Improving Fairness and Mitigating MADness in Generative Models
This addresses fairness and stability issues in generative models, which is important for applications requiring unbiased data generation, though it appears incremental as it builds on existing hypernetwork and regularization techniques.
The paper tackles unfairness, model autophagy disorder (MADness), and statistical bias in generative models by training them with intentionally designed hypernetworks and a regularization term, resulting in improved fairness for minority classes, stability in self-consumed settings, and less biased parameter estimates.
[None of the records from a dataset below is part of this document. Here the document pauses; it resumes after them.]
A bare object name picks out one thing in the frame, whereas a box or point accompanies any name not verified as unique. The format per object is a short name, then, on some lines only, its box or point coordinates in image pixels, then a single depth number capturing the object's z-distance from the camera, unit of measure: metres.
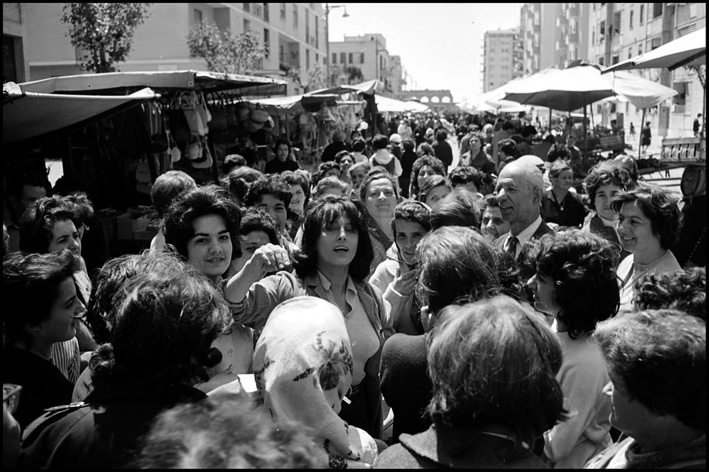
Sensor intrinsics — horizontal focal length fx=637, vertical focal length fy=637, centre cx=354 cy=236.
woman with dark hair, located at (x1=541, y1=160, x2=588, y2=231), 6.26
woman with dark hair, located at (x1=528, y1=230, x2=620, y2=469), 2.24
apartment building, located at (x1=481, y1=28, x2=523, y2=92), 157.12
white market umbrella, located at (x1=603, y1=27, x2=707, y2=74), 5.09
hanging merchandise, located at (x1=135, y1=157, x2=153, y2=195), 8.49
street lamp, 31.53
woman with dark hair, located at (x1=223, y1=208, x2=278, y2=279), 3.93
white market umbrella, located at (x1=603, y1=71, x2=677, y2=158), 11.22
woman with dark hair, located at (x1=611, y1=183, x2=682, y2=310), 3.62
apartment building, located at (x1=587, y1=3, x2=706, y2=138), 36.12
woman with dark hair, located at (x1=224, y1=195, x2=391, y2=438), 3.02
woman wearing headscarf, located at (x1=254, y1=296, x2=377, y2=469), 1.95
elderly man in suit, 4.50
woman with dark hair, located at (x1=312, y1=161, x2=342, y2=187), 7.96
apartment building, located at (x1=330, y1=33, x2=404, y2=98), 98.44
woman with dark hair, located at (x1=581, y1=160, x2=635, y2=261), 5.00
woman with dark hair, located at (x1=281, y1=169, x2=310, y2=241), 6.00
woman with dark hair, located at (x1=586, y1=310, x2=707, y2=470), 1.68
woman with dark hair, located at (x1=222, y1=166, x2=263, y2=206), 5.63
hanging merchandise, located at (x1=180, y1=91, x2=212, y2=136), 8.63
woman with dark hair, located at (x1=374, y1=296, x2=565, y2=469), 1.67
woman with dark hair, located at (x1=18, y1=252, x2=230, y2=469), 1.68
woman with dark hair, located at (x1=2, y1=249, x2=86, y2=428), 2.37
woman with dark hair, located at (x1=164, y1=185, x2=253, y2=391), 3.25
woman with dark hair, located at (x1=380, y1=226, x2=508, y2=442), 2.46
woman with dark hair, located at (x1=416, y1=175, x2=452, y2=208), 5.63
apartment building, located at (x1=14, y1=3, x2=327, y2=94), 31.50
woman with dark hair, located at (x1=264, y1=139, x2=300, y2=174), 10.00
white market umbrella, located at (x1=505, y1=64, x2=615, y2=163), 10.63
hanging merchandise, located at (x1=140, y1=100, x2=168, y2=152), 7.85
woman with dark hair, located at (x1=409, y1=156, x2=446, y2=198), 7.25
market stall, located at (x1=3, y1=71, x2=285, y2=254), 6.11
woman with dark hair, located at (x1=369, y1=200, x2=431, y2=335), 4.04
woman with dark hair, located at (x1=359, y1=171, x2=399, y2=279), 5.18
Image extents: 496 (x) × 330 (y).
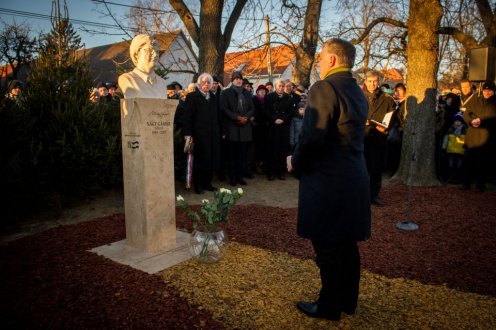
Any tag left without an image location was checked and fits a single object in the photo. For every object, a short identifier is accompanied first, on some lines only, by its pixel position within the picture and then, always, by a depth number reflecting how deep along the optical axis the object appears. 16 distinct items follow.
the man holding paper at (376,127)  6.51
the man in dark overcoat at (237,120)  7.95
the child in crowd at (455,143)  8.91
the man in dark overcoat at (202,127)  7.07
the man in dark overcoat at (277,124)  8.62
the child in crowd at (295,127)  8.98
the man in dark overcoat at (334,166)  2.60
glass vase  3.89
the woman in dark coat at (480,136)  7.95
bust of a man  4.22
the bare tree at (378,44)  11.36
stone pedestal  4.13
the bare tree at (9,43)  16.51
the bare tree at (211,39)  10.46
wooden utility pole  13.51
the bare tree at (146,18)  15.47
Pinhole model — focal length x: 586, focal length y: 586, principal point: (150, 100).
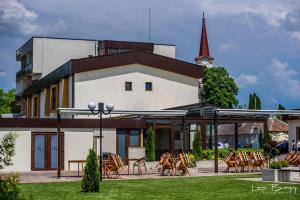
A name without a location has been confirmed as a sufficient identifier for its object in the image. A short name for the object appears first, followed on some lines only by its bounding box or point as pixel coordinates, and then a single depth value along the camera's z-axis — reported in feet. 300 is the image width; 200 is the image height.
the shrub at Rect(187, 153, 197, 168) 84.87
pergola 84.12
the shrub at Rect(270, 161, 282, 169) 63.69
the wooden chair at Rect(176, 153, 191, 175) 79.61
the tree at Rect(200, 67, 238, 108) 208.13
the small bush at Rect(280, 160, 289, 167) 64.13
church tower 302.45
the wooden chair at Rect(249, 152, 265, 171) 84.79
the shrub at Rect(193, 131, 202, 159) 109.50
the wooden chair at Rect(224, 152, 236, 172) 84.79
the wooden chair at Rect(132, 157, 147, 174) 82.64
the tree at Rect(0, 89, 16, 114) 225.76
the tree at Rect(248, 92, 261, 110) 318.16
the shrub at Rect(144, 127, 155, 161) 107.58
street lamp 73.06
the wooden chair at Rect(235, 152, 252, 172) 84.34
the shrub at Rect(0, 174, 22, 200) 23.81
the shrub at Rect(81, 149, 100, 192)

Generative models unfairly penalize data belonging to minority classes, suffer from model autophagy disorder (MADness), and learn biased estimates of the underlying distribution parameters. Our theoretical and empirical results show that training generative models with intentionally designed hypernetworks leads to models that 1) are more fair when generating datapoints belonging to minority classes 2) are more stable in a self-consumed (i.e., MAD) setting, and 3) learn parameters that are less statistically biased. To further mitigate unfairness, MADness, and bias, we introduce a regularization term that penalizes discrepancies between a generative model's estimated weights when trained on real data versus its own synthetic data. To facilitate training existing deep generative models within our framework, we offer a scalable implementation of hypernetworks that automatically generates a hypernetwork architecture for any given generative model.